** WORK TO COMPLETE **
A faithful copy of the data below is required, leaving out every picture.

** RECORDED DATA **

##########

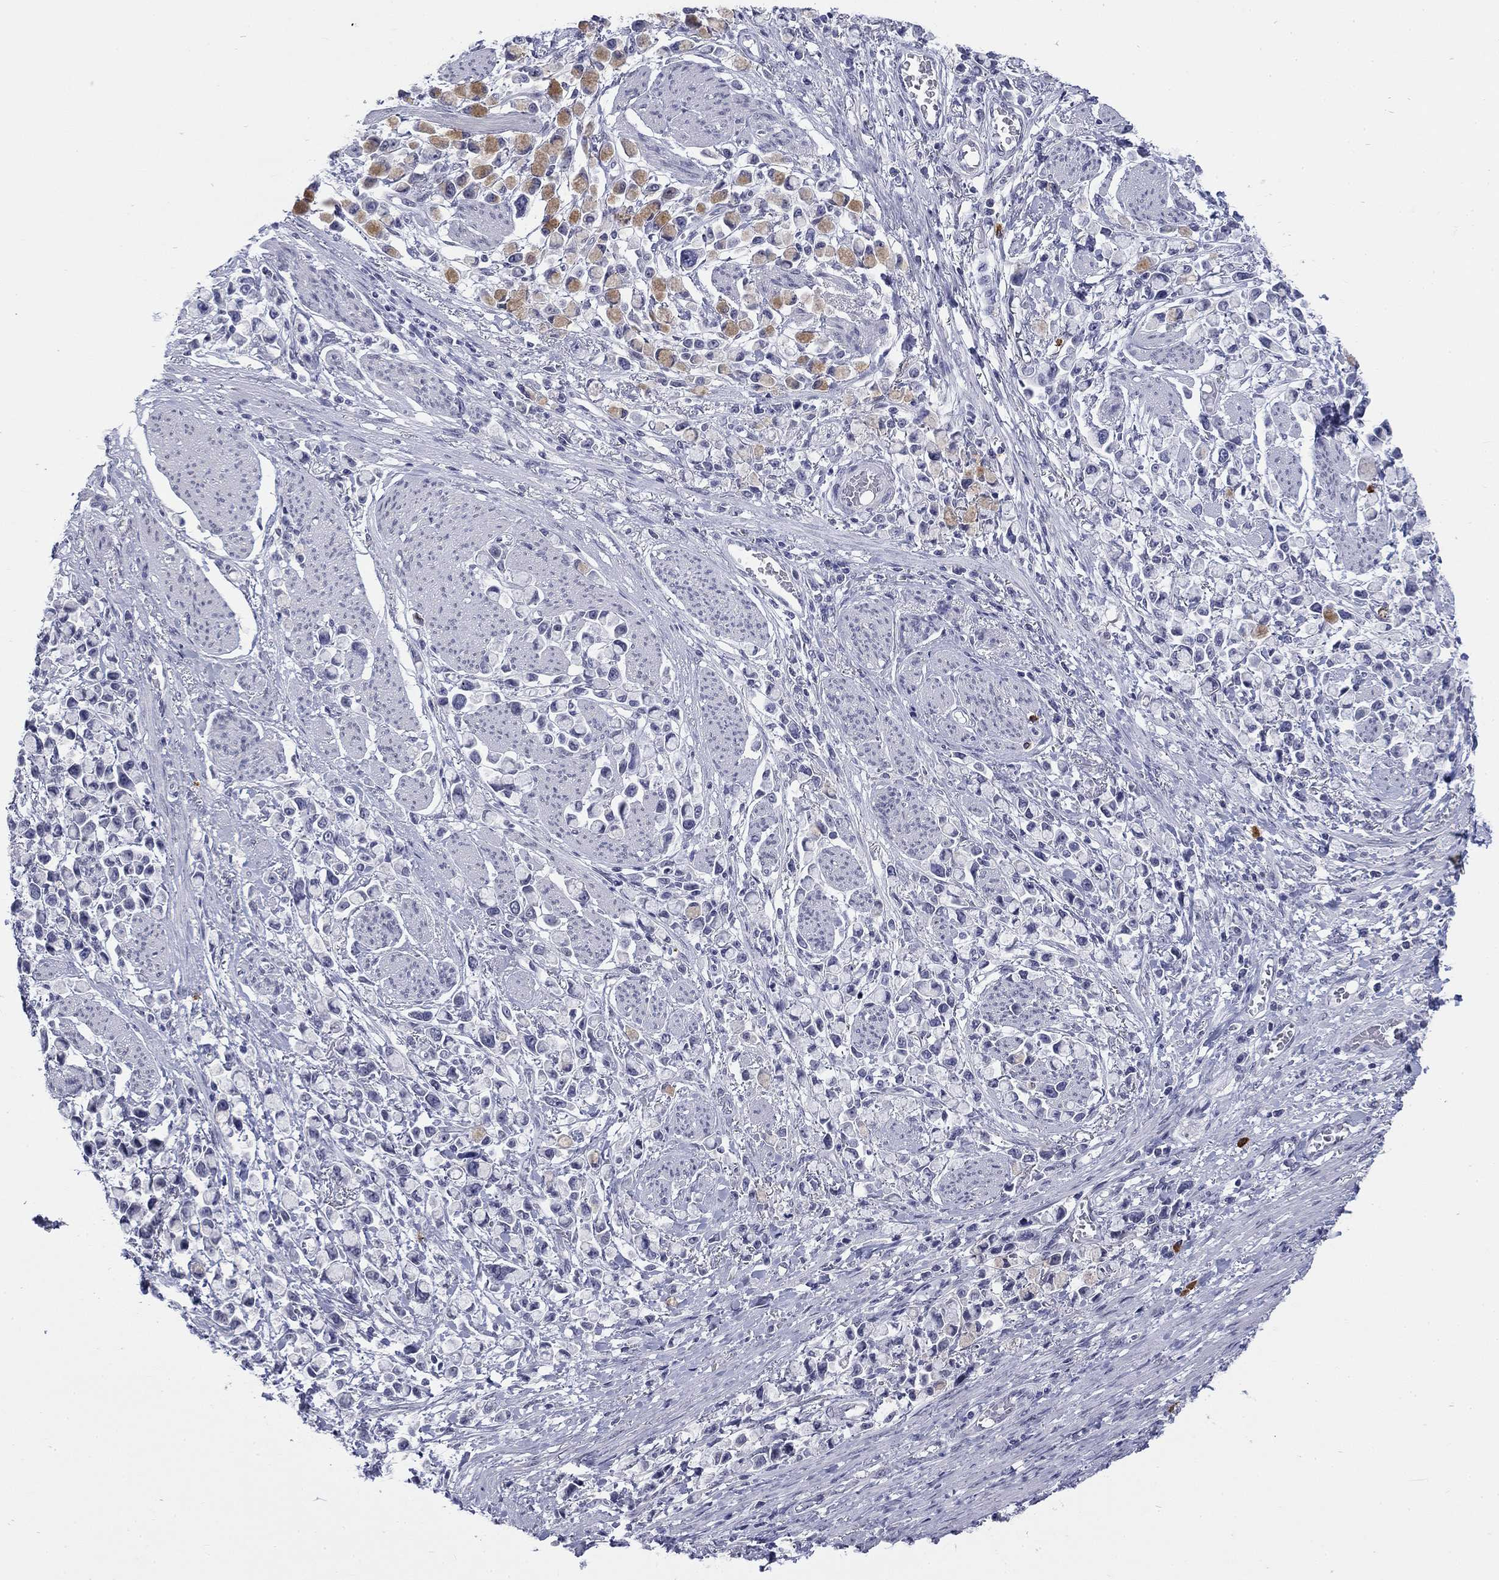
{"staining": {"intensity": "moderate", "quantity": "<25%", "location": "cytoplasmic/membranous"}, "tissue": "stomach cancer", "cell_type": "Tumor cells", "image_type": "cancer", "snomed": [{"axis": "morphology", "description": "Adenocarcinoma, NOS"}, {"axis": "topography", "description": "Stomach"}], "caption": "A micrograph of human stomach cancer stained for a protein exhibits moderate cytoplasmic/membranous brown staining in tumor cells. (brown staining indicates protein expression, while blue staining denotes nuclei).", "gene": "ECEL1", "patient": {"sex": "female", "age": 81}}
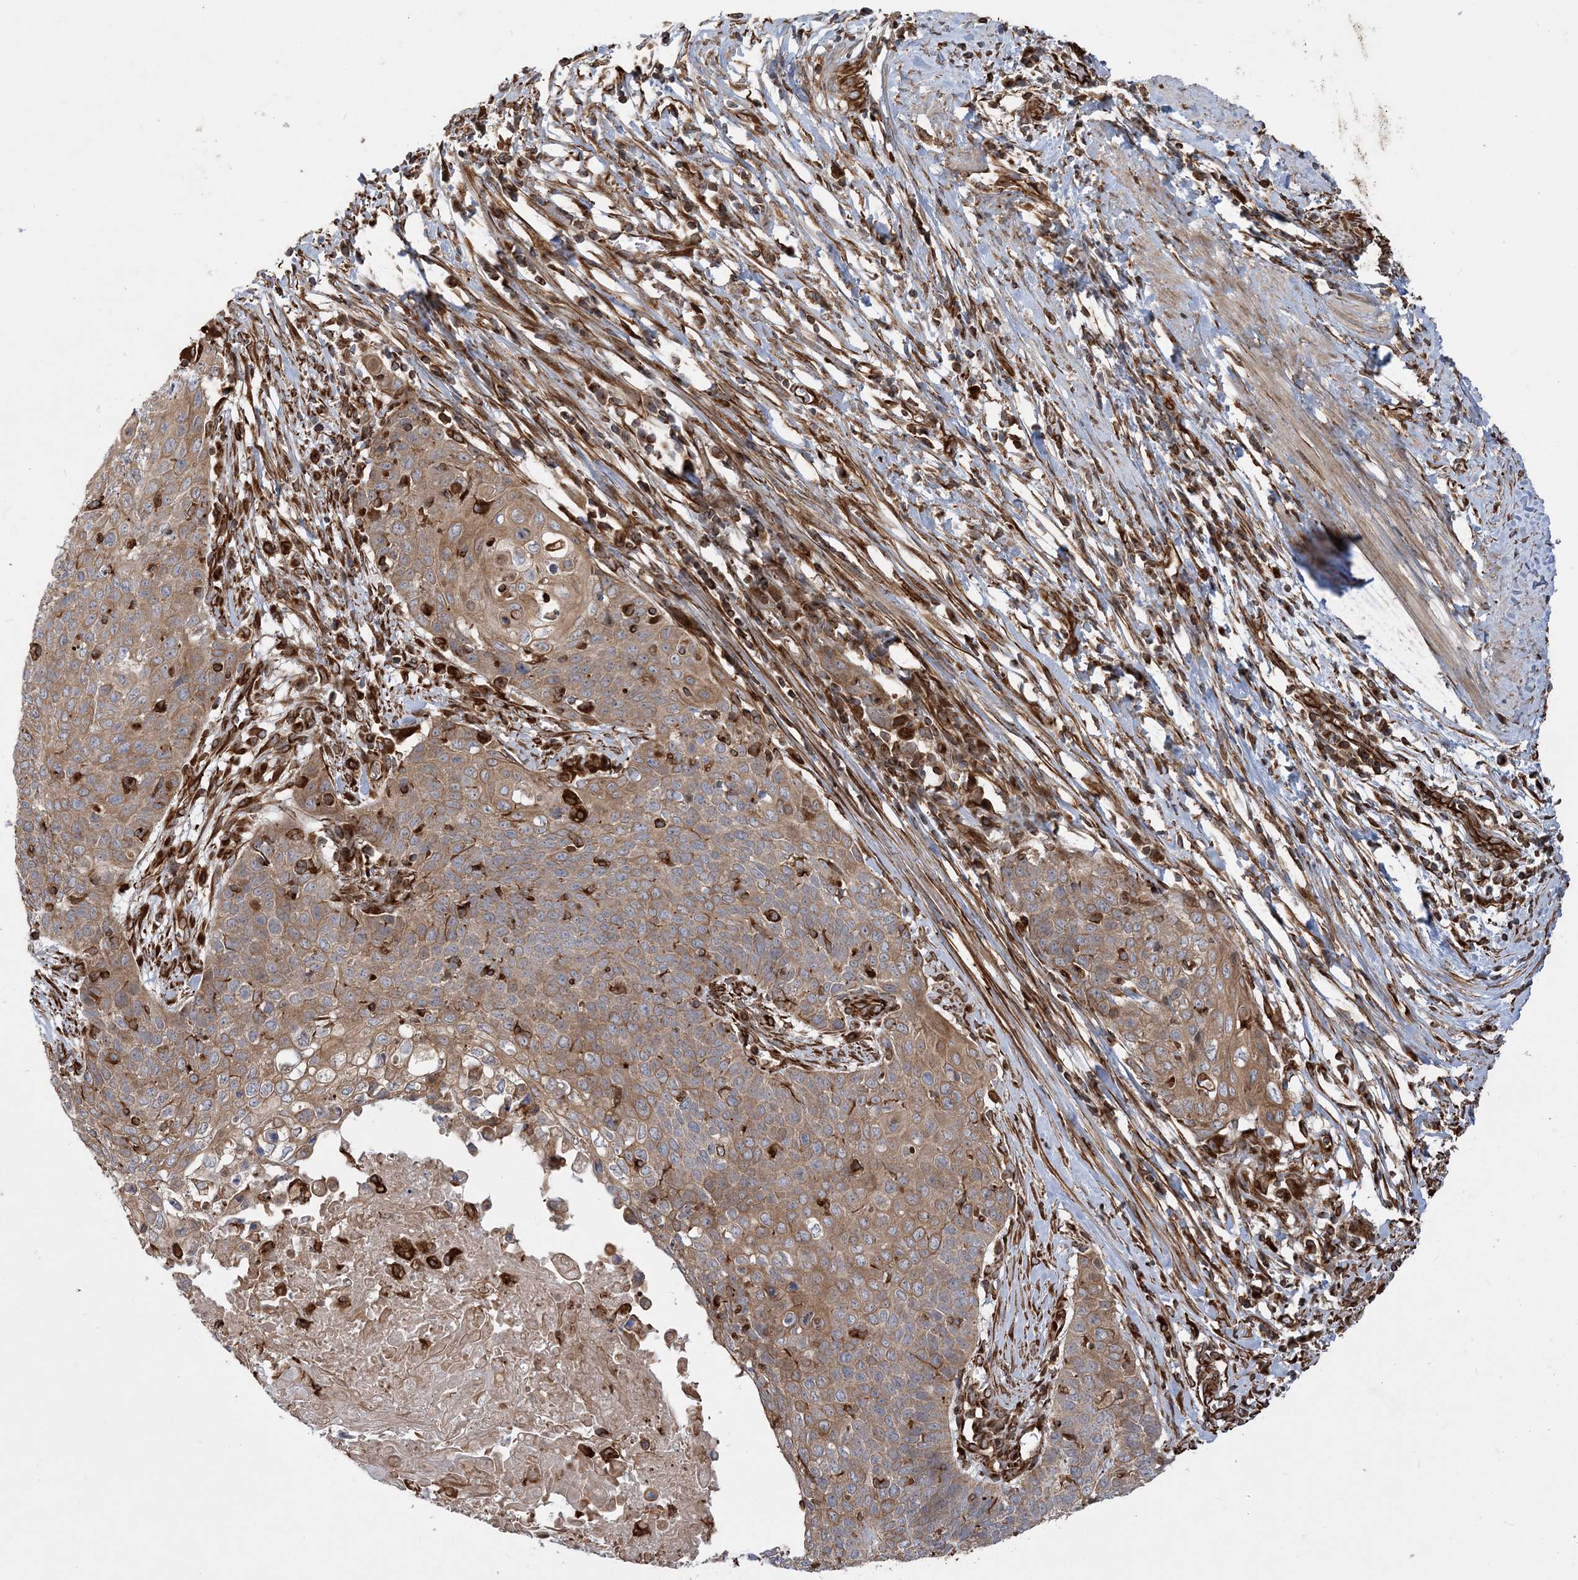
{"staining": {"intensity": "moderate", "quantity": ">75%", "location": "cytoplasmic/membranous"}, "tissue": "cervical cancer", "cell_type": "Tumor cells", "image_type": "cancer", "snomed": [{"axis": "morphology", "description": "Squamous cell carcinoma, NOS"}, {"axis": "topography", "description": "Cervix"}], "caption": "Protein expression analysis of human cervical cancer (squamous cell carcinoma) reveals moderate cytoplasmic/membranous expression in approximately >75% of tumor cells.", "gene": "FAM114A2", "patient": {"sex": "female", "age": 39}}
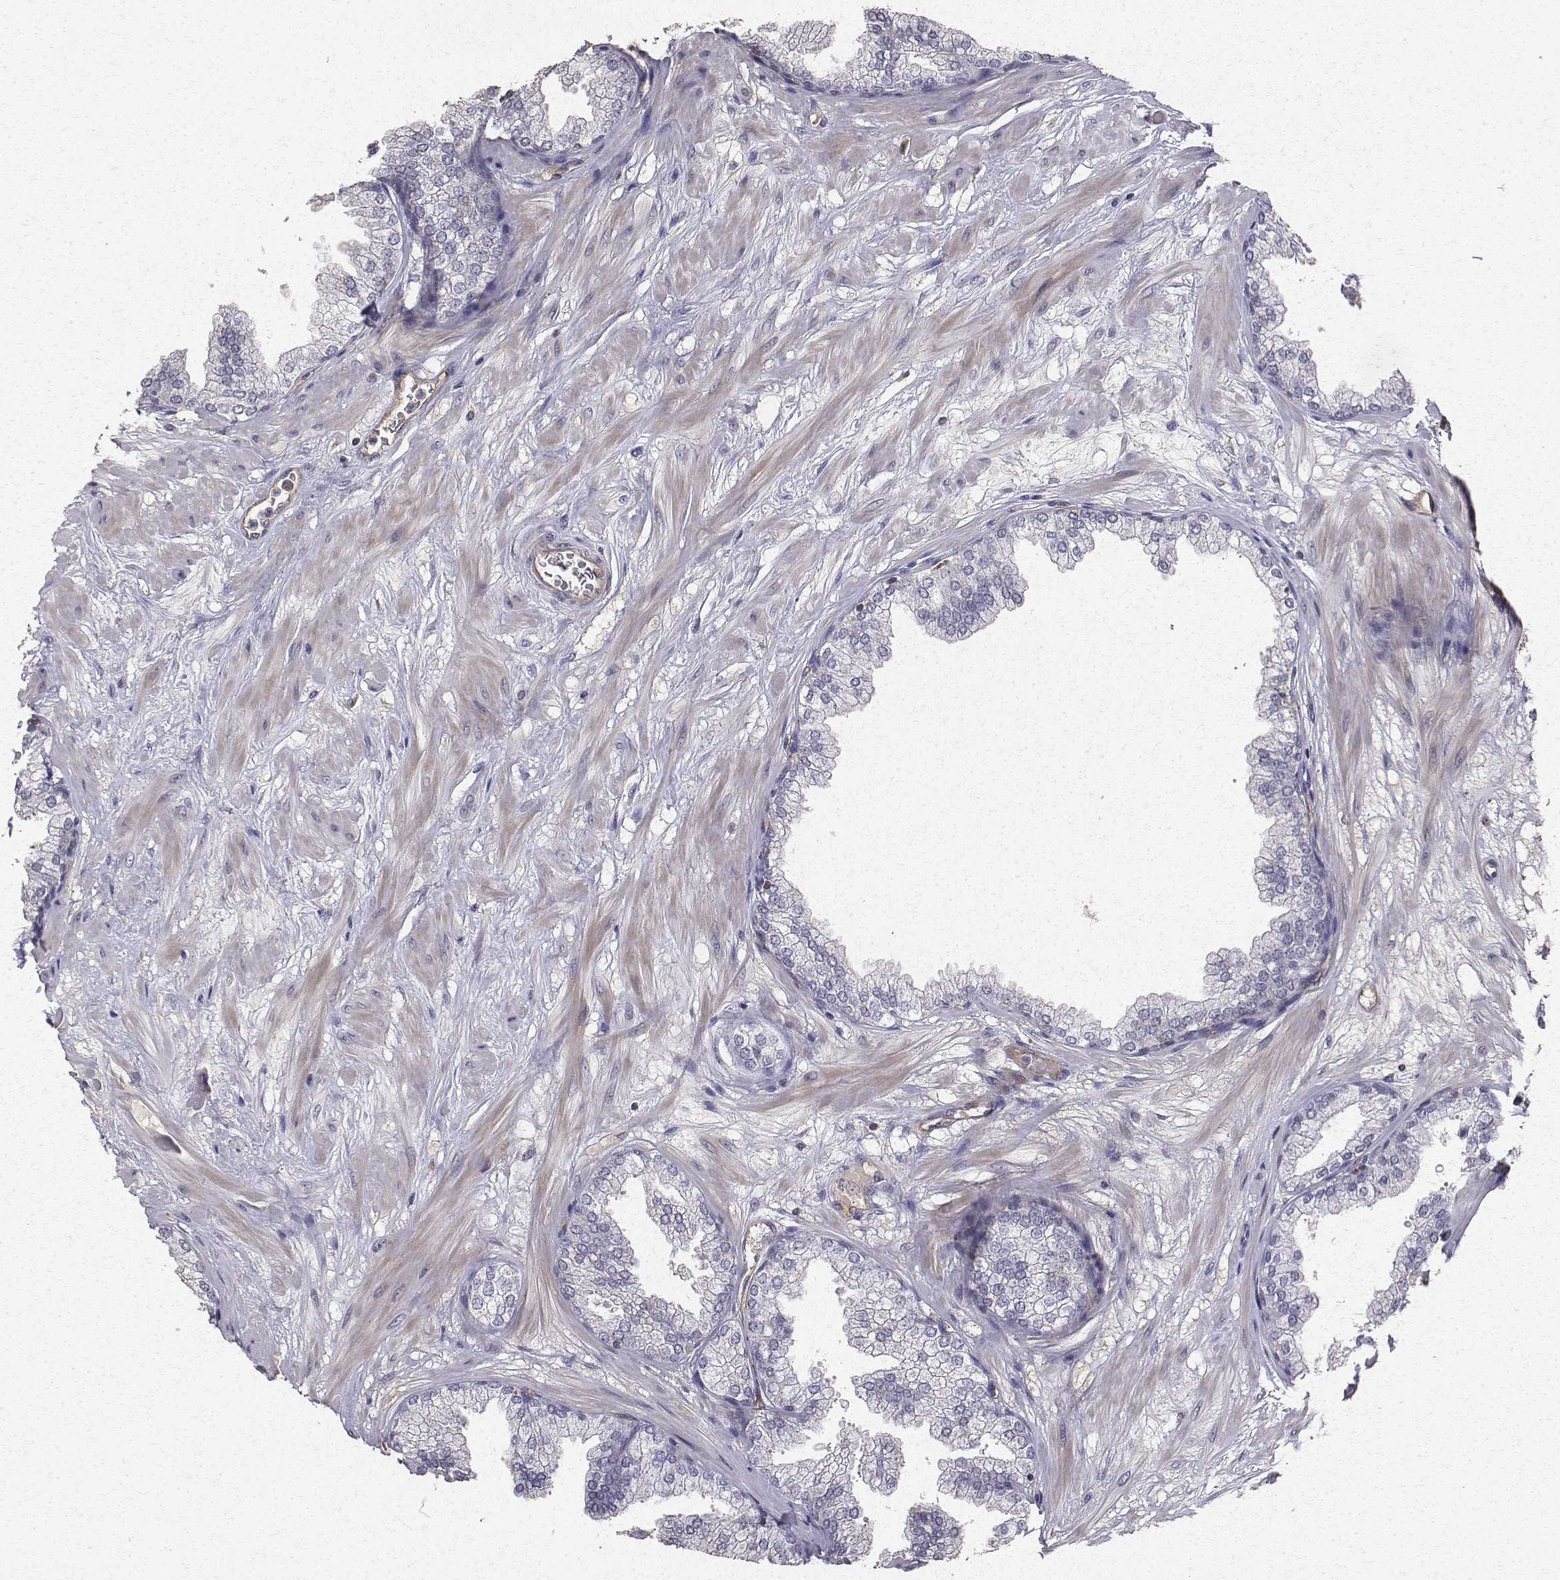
{"staining": {"intensity": "negative", "quantity": "none", "location": "none"}, "tissue": "prostate", "cell_type": "Glandular cells", "image_type": "normal", "snomed": [{"axis": "morphology", "description": "Normal tissue, NOS"}, {"axis": "topography", "description": "Prostate"}], "caption": "IHC histopathology image of unremarkable prostate: prostate stained with DAB (3,3'-diaminobenzidine) displays no significant protein staining in glandular cells.", "gene": "PTPRG", "patient": {"sex": "male", "age": 37}}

##########

** SOLUTION BELOW **
{"staining": {"intensity": "moderate", "quantity": "<25%", "location": "cytoplasmic/membranous"}, "tissue": "stomach cancer", "cell_type": "Tumor cells", "image_type": "cancer", "snomed": [{"axis": "morphology", "description": "Adenocarcinoma, NOS"}, {"axis": "topography", "description": "Stomach"}], "caption": "A micrograph of human stomach cancer stained for a protein exhibits moderate cytoplasmic/membranous brown staining in tumor cells. (brown staining indicates protein expression, while blue staining denotes nuclei).", "gene": "ECEL1", "patient": {"sex": "female", "age": 81}}
{"staining": {"intensity": "moderate", "quantity": ">75%", "location": "cytoplasmic/membranous"}, "tissue": "cervical cancer", "cell_type": "Tumor cells", "image_type": "cancer", "snomed": [{"axis": "morphology", "description": "Squamous cell carcinoma, NOS"}, {"axis": "topography", "description": "Cervix"}], "caption": "Protein expression analysis of human cervical cancer (squamous cell carcinoma) reveals moderate cytoplasmic/membranous expression in approximately >75% of tumor cells.", "gene": "FAM114A2", "patient": {"sex": "female", "age": 39}}
{"staining": {"intensity": "negative", "quantity": "none", "location": "none"}, "tissue": "prostate", "cell_type": "Glandular cells", "image_type": "normal", "snomed": [{"axis": "morphology", "description": "Normal tissue, NOS"}, {"axis": "topography", "description": "Prostate"}], "caption": "IHC histopathology image of unremarkable prostate: prostate stained with DAB (3,3'-diaminobenzidine) displays no significant protein staining in glandular cells.", "gene": "PTPRG", "patient": {"sex": "male", "age": 37}}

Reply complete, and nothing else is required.